Günlerdir türlü zorlukların üstesinden gelmeye çalışıyorum. Daha önce de belirttiğim gibi, etrafımızı etkiliyor ve etrafımızdaki her şeyden etkileniyoruz. Hal böyle olunca, başkalarının mutsuzluğundan, can sıkıntısından, gerginliğinden hatta korkularından da etkileniyoruz.

Bizler, birbirimizi bu kadar etkilediğimizi bilip; Duruma uygun davranıyoruz ama sormamız gereken bir şey var.

Siz kimsiniz?

Ya da kim olduğunuzu düşünüyorsunuz?

Birilerine ahkam kesebilecek, akıl verebilecek, sözünü kesip kendi sözünüzü söyleyebilecek kadar değerli hissettiren şey ne?

İnanın bana, insanın beyni, kalbi ve ruhu bilgiyle, etik kurallarla dolu olduğu zaman daha sakin, daha hoşgörülü ve daha kibar biri haline geliyor. Bir şey yaparken, üstten söylenen azarlamalar değil de ‘bunu böyle yapalım, daha iyi olur’lar insanı çalışmaya sevk ediyor.

Öyle insanlar var ki hayatının tüm zorluğunu, acısını başkalarından çıkarıyor. Hatta daha da kötüsü hayattaki tüm kötü şeyler sadece o kişiyi bulmuş, herkes onun acı çekmesini istemiş, herkes onu kıskanmış gibi davranan insanlar var.

Lütfen arkadaşlar.

Hayatın bin bir türlü hali var, kaderin bizim için planladığı binlerce plan arasında; Hepsinin sizi bulması ne kadar olası?

İnsanların neden birbirlerine saygı göstermediğini anlayamıyorum.

Oysa karşılıklı saygı çerçevesi içinde yaşasak boş yorgunluklarımız olmayacak.

Sizi çok kızdıran, sinirlendiren, belki de üzen bir şey yaşamış olabilirsiniz ama bunun sorumlusu aynı odayı paylaştığınız 10 kişi değil. Bu durumu yaşadığınız zaman acısını oda arkadaşlarınızdan çıkartmayın lütfen.

Unutmayın,

Siz dışarıdan görüyorsunuz ama karşınızdaki kişinin o ana kadar neler yaşadığını asla ilk görüşte öğrenemeyeceksiniz.

Zaman zaman, böyle durumlar yaşadığımda; Kendime nasıl biri olmak istediğimi hatırlatıyorum. Kendi kurallarımı, kendi düşüncelerimi ve kendi sınırlarımı hatırlatıyorum. Aynı dertten muzdarip herkese de öneririm bunu.

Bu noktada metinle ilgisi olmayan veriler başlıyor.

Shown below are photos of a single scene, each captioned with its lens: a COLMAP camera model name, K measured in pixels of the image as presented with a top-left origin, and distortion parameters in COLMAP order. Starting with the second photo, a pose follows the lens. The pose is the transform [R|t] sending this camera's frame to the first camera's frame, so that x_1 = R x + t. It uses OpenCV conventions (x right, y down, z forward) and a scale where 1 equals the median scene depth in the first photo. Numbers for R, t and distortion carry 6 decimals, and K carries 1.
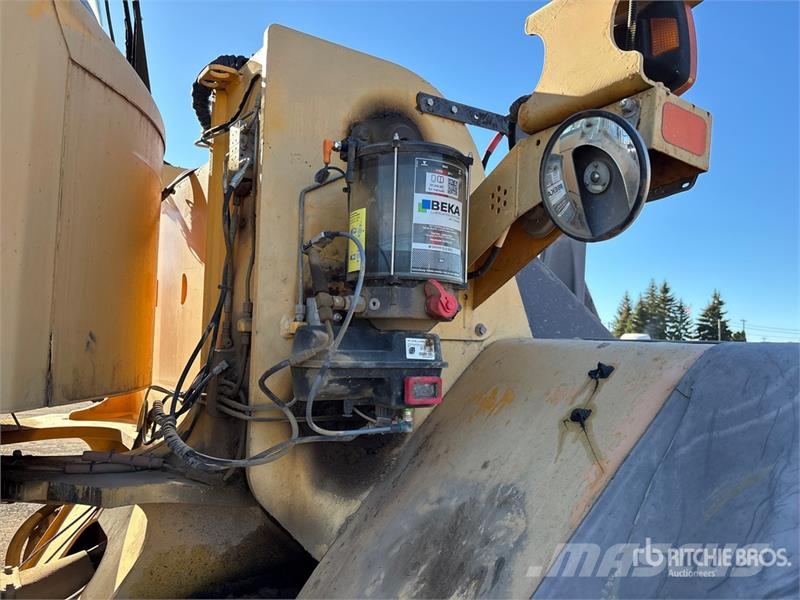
lens RADIAL K [[603.4, 0, 397.2], [0, 603.4, 304.7], [0, 0, 1]] dist [0.023757, 0.001007]
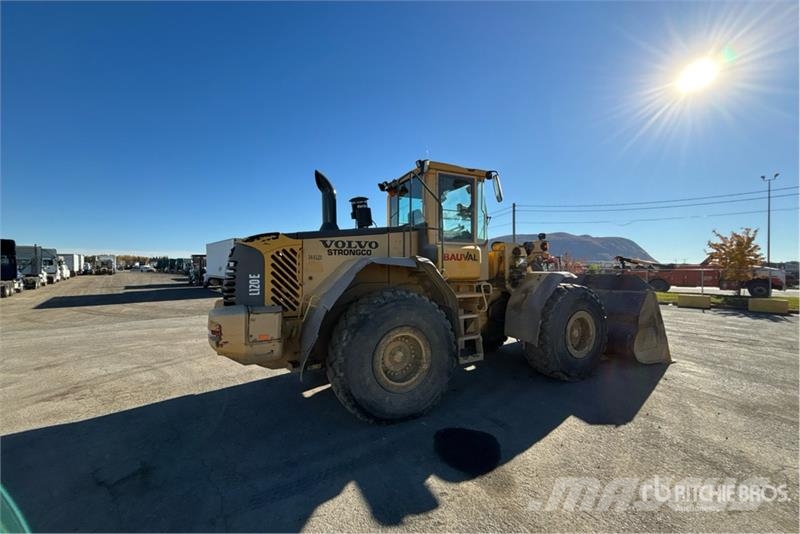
lens RADIAL K [[323.3, 0, 400.0], [0, 323.3, 267.0], [0, 0, 1]] dist [-0.002949, -0.000435]
pose [[0.987172, -0.036776, -0.155365, -1.224702], [0.044689, 0.997859, 0.047748, -0.423648], [0.153277, -0.054079, 0.986702, -5.056491]]
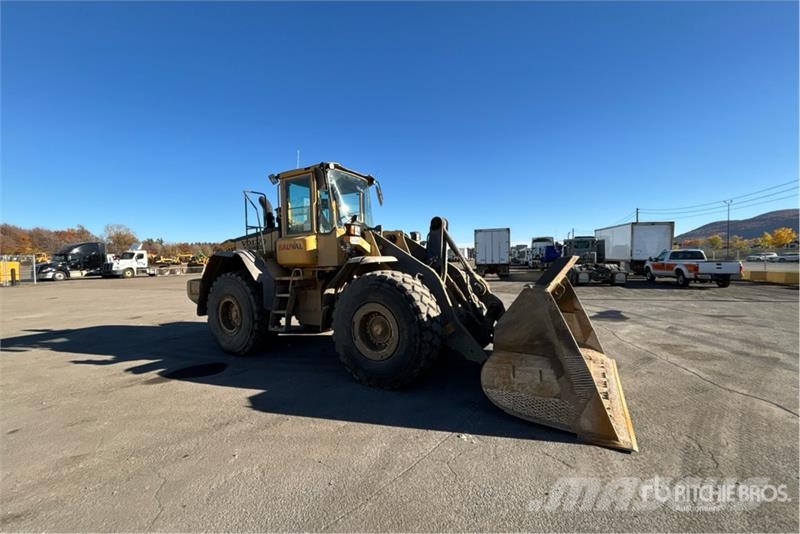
lens RADIAL K [[323.3, 0, 400.0], [0, 323.3, 267.0], [0, 0, 1]] dist [-0.002949, -0.000435]
pose [[0.407463, -0.018569, -0.913033, 5.441335], [0.095367, 0.995192, 0.022320, 0.153964], [0.908229, -0.096168, 0.407275, -0.516681]]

Karşımdaki insanı tanıyamıyorum, neler yapabileceğini kestiremiyor ve güvenemiyorsam kendi çizgilerimin üzerinden geçiyorum. Nerede durmam gerektiğini hatırlatıyorum kendime. Olmayı dilediğim kişi olmak için çabalıyor, buna göre hareket ediyorum. Karşımdaki bu davranışlarımdan bir anlam çıkaramasa, söylemeye çalıştıklarımı anlayamasa bile bu şekilde davranmaya devam ediyorum.

İnanın bana bir sorunla yüz yüze geldiğimizde çirkinleşmek, kabalaşmak, kibirli davranmak dünyanın en kolay şeyi. Belki karşınızda bu şekilde davranan biriyle, onun konuştuğu gibi konuşmak da yeterli bir davranış olabilir ama ya sonrası?

Gerçekten kavga ettiğiniz, tartışmaya girdiğiniz kişi gibi mi olmak istiyorsunuz?

Bunun sonrası çok daha karışık bir duygu durum yaratıyor. İnsanın inandığı değerlere sırtını bile bile dönmesi her şeyden daha kötü gibi.

Bu yüzden; üstüne alınabilecek herkes için söylüyorum:

Ben, istediğim kişi olma yolunda devam edeceğim, siz ne yapmak isterseniz yapabilirsiniz. Olur da bir gün çatışma yolunda karşı karşıya gelirsek, yine sizin gibi davranmayacağım.

Kendim gibi davranarak kaybetmeyi, sizin gibi davranarak kazanmaya tercih ederim.